#### WHAT THIS TASK INVOLVES:
Print the lines of the material from the one containing "жи про передумови" through the one containing "истеми та моделі штучного інтелекту. Якщо", both included, reproducing each line without any change.
--- RECORDS FOR THE EXERCISE Enclosed Below ---
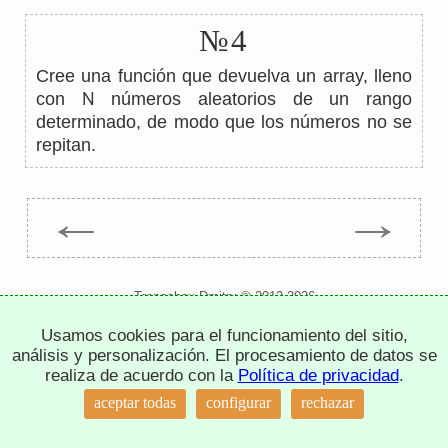
№4
Cree una función que devuelva un array, lleno
N
con
números aleatorios de un rango
determinado, de modo que los números no se
repitan.
←
→
Trepachev Dmitry © 2012-2026
t.me/trepachev_dmitry
Usamos cookies para el funcionamiento del sitio,
política de privacidad
configurar cookies
análisis y personalización. El procesamiento de datos se
realiza de acuerdo con la
Política de privacidad
.
↑
aceptar todas
configurar
rechazar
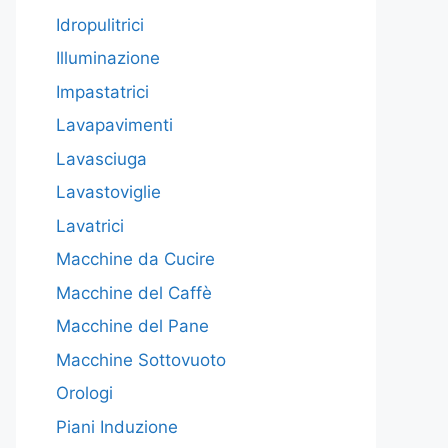
Idropulitrici
Illuminazione
Impastatrici
Lavapavimenti
Lavasciuga
Lavastoviglie
Lavatrici
Macchine da Cucire
Macchine del Caffè
Macchine del Pane
Macchine Sottovuoto
Orologi
Piani Induzione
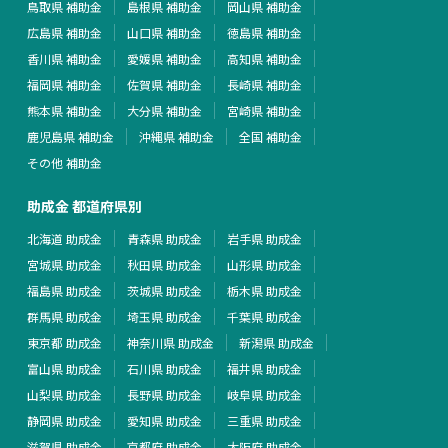
鳥取県 補助金
島根県 補助金
岡山県 補助金
広島県 補助金
山口県 補助金
徳島県 補助金
香川県 補助金
愛媛県 補助金
高知県 補助金
福岡県 補助金
佐賀県 補助金
長崎県 補助金
熊本県 補助金
大分県 補助金
宮崎県 補助金
鹿児島県 補助金
沖縄県 補助金
全国 補助金
その他 補助金
助成金 都道府県別
北海道 助成金
青森県 助成金
岩手県 助成金
宮城県 助成金
秋田県 助成金
山形県 助成金
福島県 助成金
茨城県 助成金
栃木県 助成金
群馬県 助成金
埼玉県 助成金
千葉県 助成金
東京都 助成金
神奈川県 助成金
新潟県 助成金
富山県 助成金
石川県 助成金
福井県 助成金
山梨県 助成金
長野県 助成金
岐阜県 助成金
静岡県 助成金
愛知県 助成金
三重県 助成金
滋賀県 助成金
京都府 助成金
大阪府 助成金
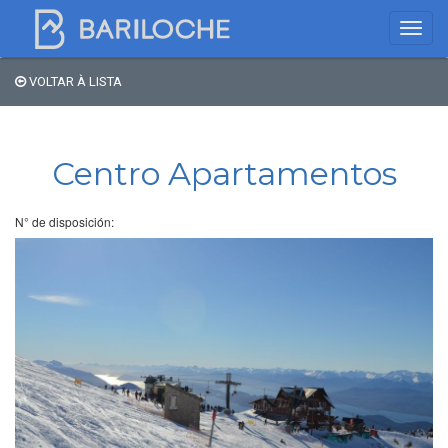
VOLTAR À LISTA
Onde dormir em
Bariloche
Centro Apartamentos
Nome
N° de disposición:
Tipo de hospedagem
Estrelas
Região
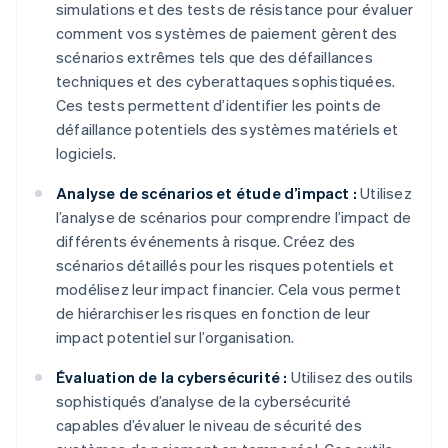
simulations et des tests de résistance pour évaluer
comment vos systèmes de paiement gèrent des
scénarios extrêmes tels que des défaillances
techniques et des cyberattaques sophistiquées.
Ces tests permettent d’identifier les points de
défaillance potentiels des systèmes matériels et
logiciels.
Analyse de scénarios et étude d’impact :
Utilisez
l’analyse de scénarios pour comprendre l’impact de
différents événements à risque. Créez des
scénarios détaillés pour les risques potentiels et
modélisez leur impact financier. Cela vous permet
de hiérarchiser les risques en fonction de leur
impact potentiel sur l’organisation.
Évaluation de la cybersécurité :
Utilisez des outils
sophistiqués d’analyse de la cybersécurité
capables d’évaluer le niveau de sécurité des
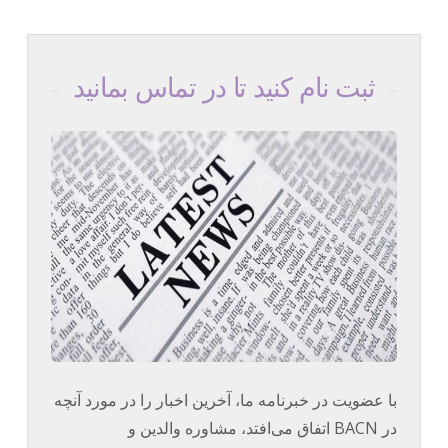
ثبت نام کنید تا در تماس بمانید
با عضویت در خبرنامه ما، آخرین اخبار را در مورد آنچه
در BACN اتفاق می‌افتد، مشاوره والدین و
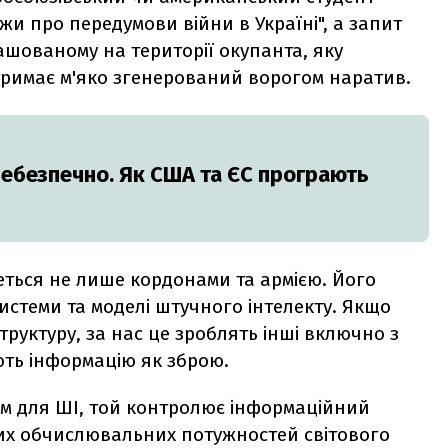
жи про передумови війни в Україні", а запит
ашованому на території окупанта, яку
отримає м'яко згенерований ворогом наратив.
небезпечно. Як США та ЄС програють
меться не лише кордонами та армією. Його
истеми та моделі штучного інтелекту. Якщо
труктуру, за нас це зроблять інші включно з
ть інформацію як зброю.
ом для ШІ, той контролює інформаційний
их обчислювальних потужностей світового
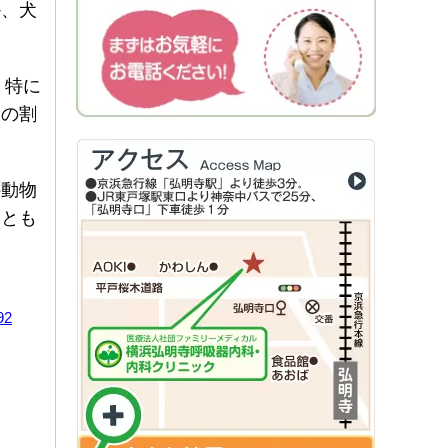
か、犬
、特に
人の割
科動物
ことも
92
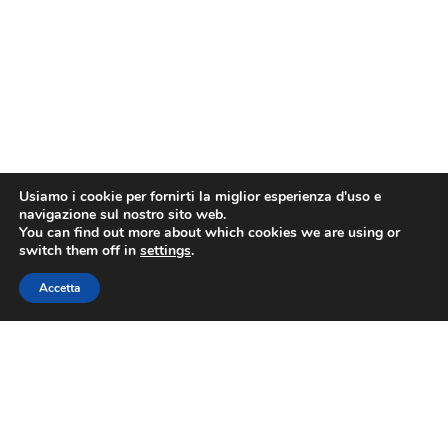
Usiamo i cookie per fornirti la miglior esperienza d'uso e
navigazione sul nostro sito web.
You can find out more about which cookies we are using or
switch them off in
settings
.
Accetta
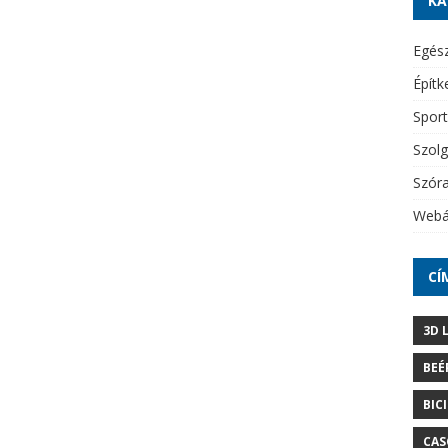
KA
Egés
Építk
Sport
Szolg
Szór
Webá
CÍ
3D 
BEÉ
BIC
CAS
--- End of Enclosed RECORDS FOR THE EXERCISE ---
#### WORKED SOLUTION:
жи про передумови війни в Україні", а запит
ашованому на території окупанта, яку
отримає м'яко згенерований ворогом наратив.
небезпечно. Як США та ЄС програють
меться не лише кордонами та армією. Його
истеми та моделі штучного інтелекту. Якщо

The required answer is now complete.